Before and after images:
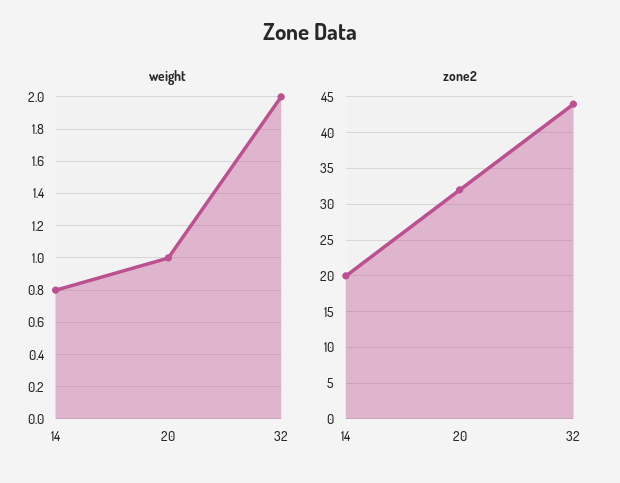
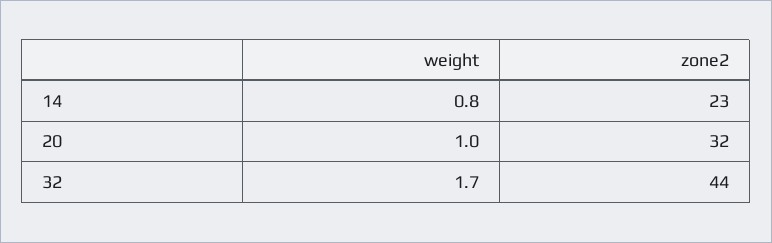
weight, 32: 2 -> 1.7
zone2, 14: 20 -> 23

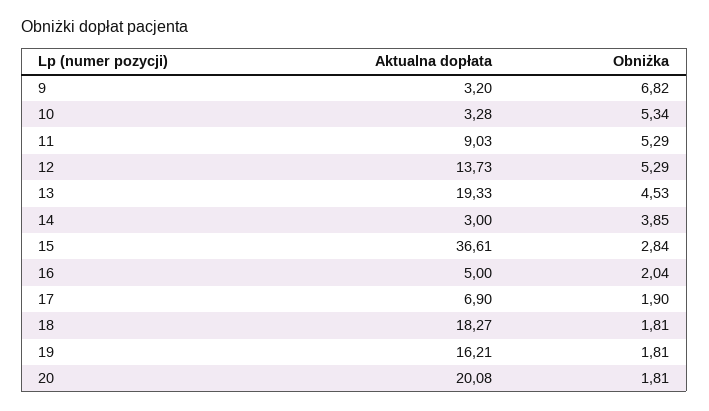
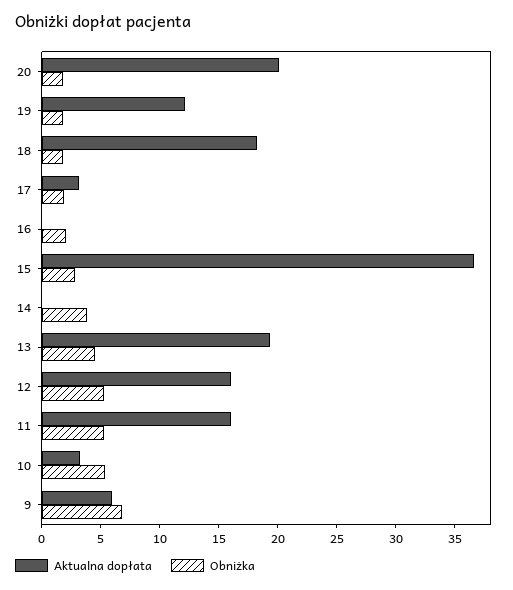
Aktualna dopłata, 9: 3.2 -> 6
Aktualna dopłata, 11: 9.03 -> 16
Aktualna dopłata, 12: 13.73 -> 16
Aktualna dopłata, 14: 3 -> 0
Aktualna dopłata, 16: 5 -> 0
Aktualna dopłata, 17: 6.9 -> 3
Aktualna dopłata, 19: 16.21 -> 12

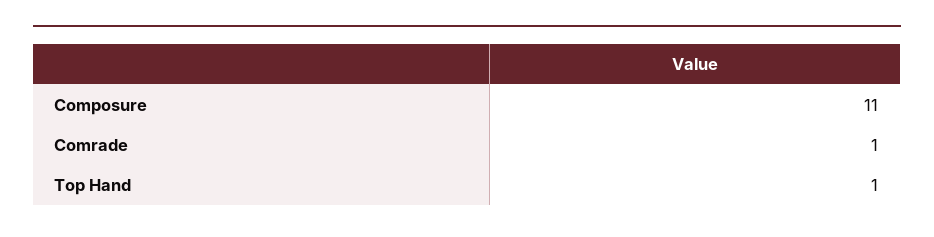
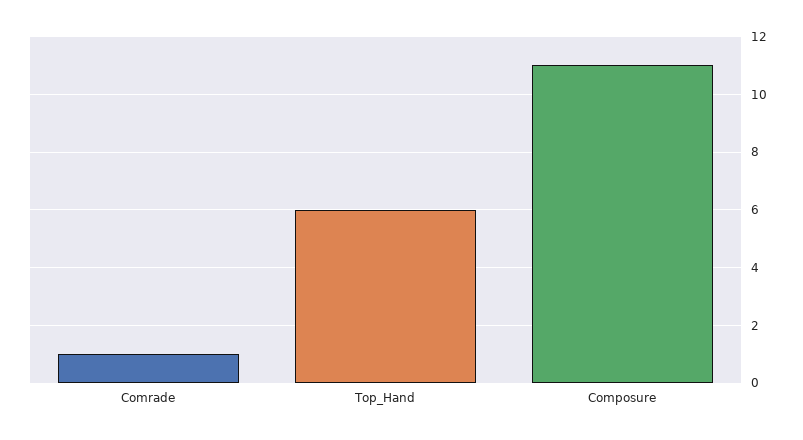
Top Hand: 1 -> 6

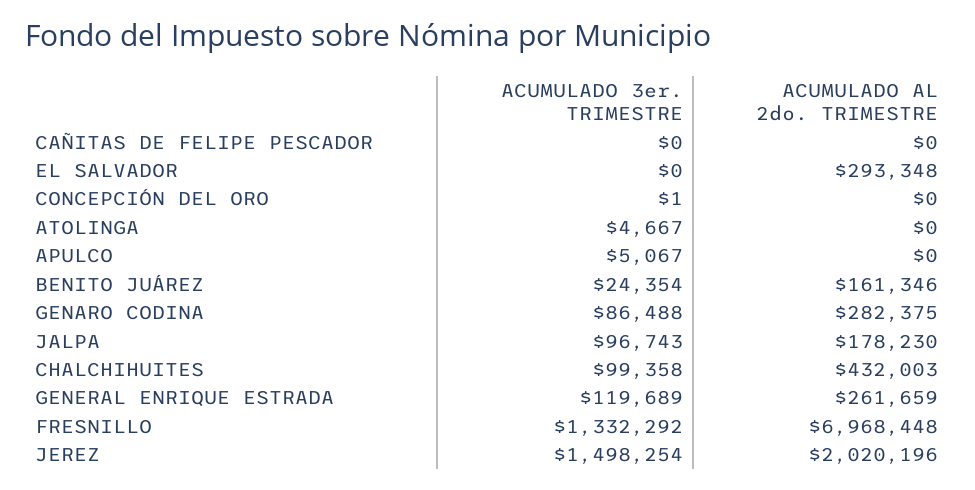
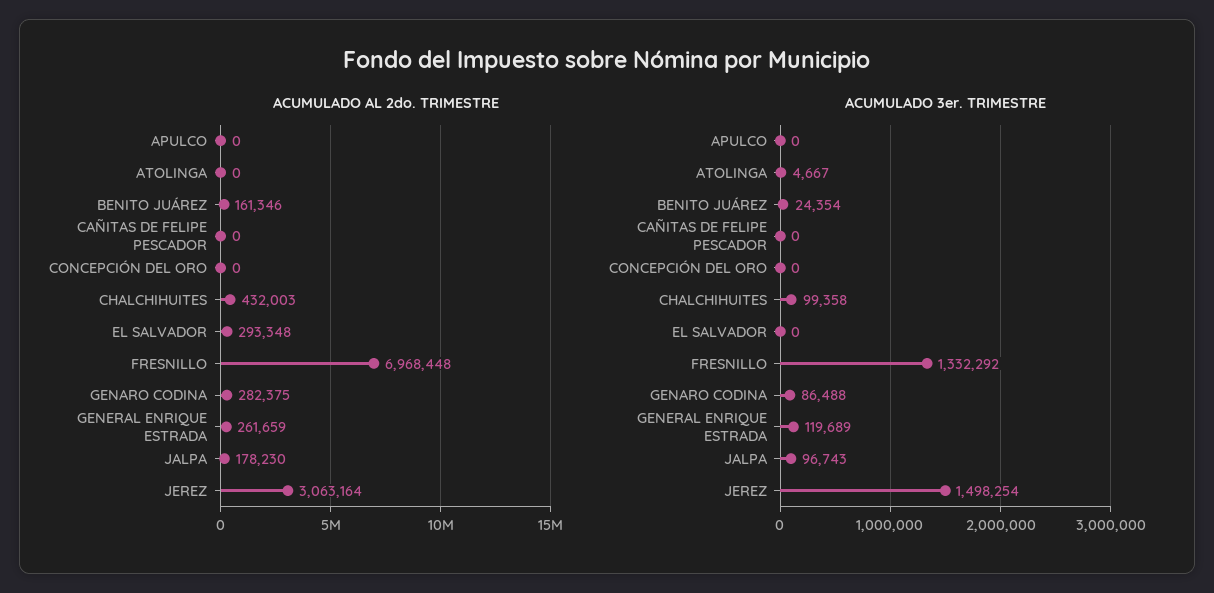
ACUMULADO 3er. TRIMESTRE, CONCEPCIÓN DEL ORO: 1 -> 0
ACUMULADO 3er. TRIMESTRE, APULCO: 5067 -> 0
ACUMULADO AL 2do. TRIMESTRE, JEREZ: 2020196 -> 3063164

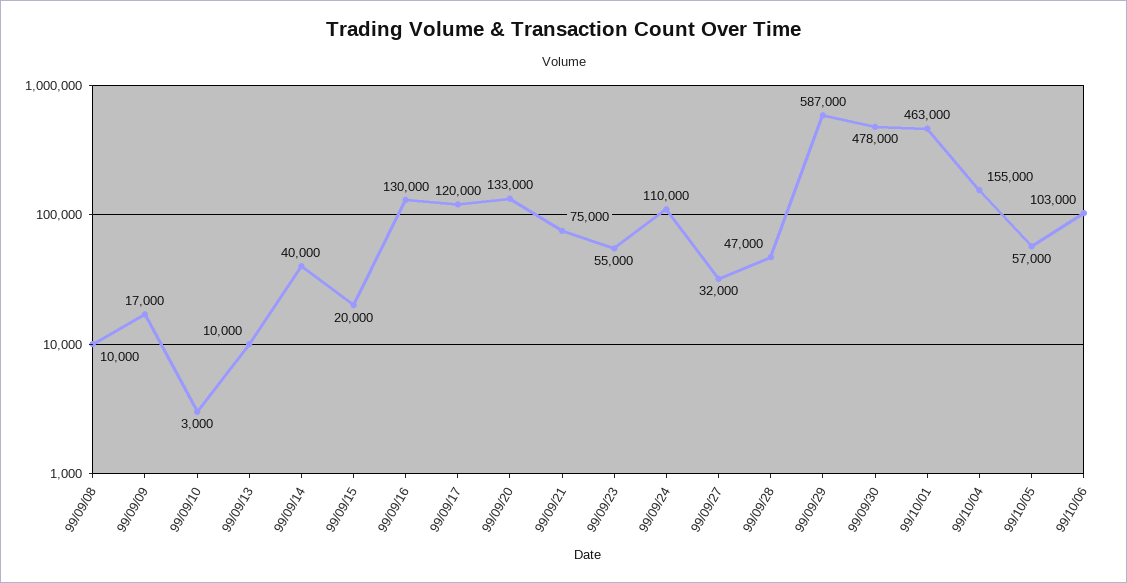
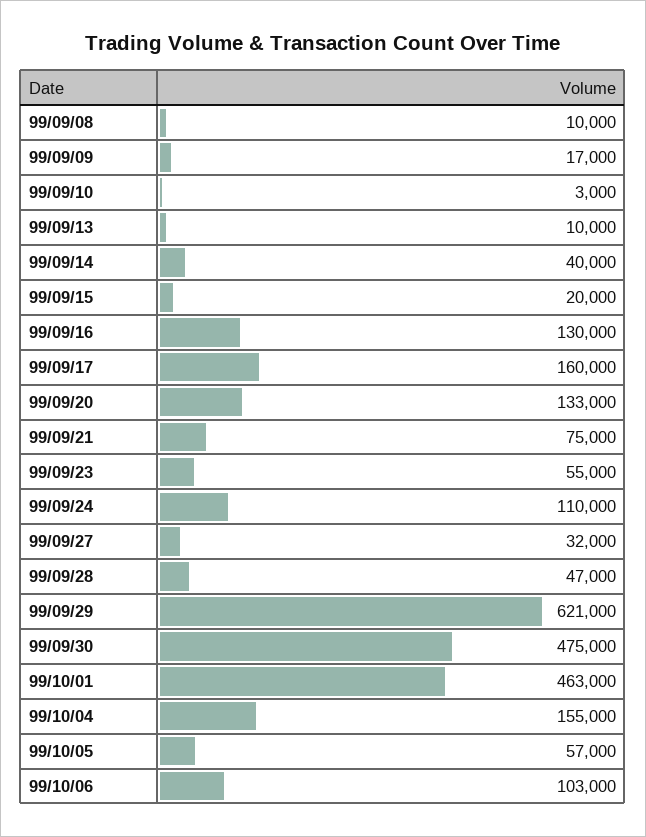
99/09/17: 120000 -> 160000
99/09/29: 587000 -> 621000
99/09/30: 478000 -> 475000

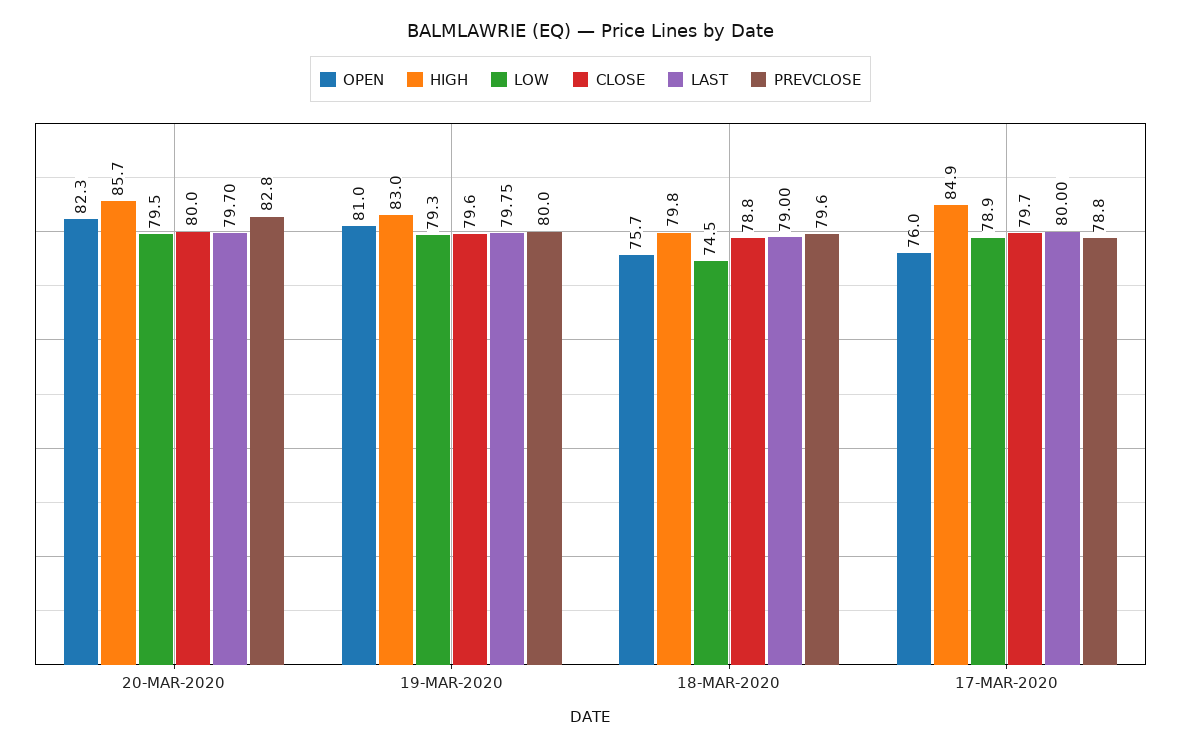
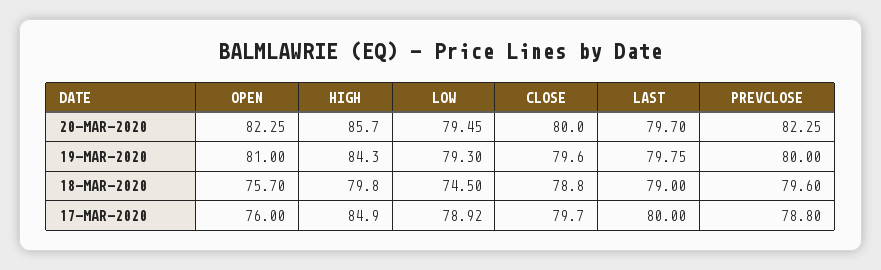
PREVCLOSE, 20-MAR-2020: 82.8 -> 82.25
HIGH, 19-MAR-2020: 83 -> 84.3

» Exercise details
Lines above that have "dopłata": copy each of them.

» Exercise output
Aktualna dopłata, 9: 3.2 -> 6
Aktualna dopłata, 11: 9.03 -> 16
Aktualna dopłata, 12: 13.73 -> 16
Aktualna dopłata, 14: 3 -> 0
Aktualna dopłata, 16: 5 -> 0
Aktualna dopłata, 17: 6.9 -> 3
Aktualna dopłata, 19: 16.21 -> 12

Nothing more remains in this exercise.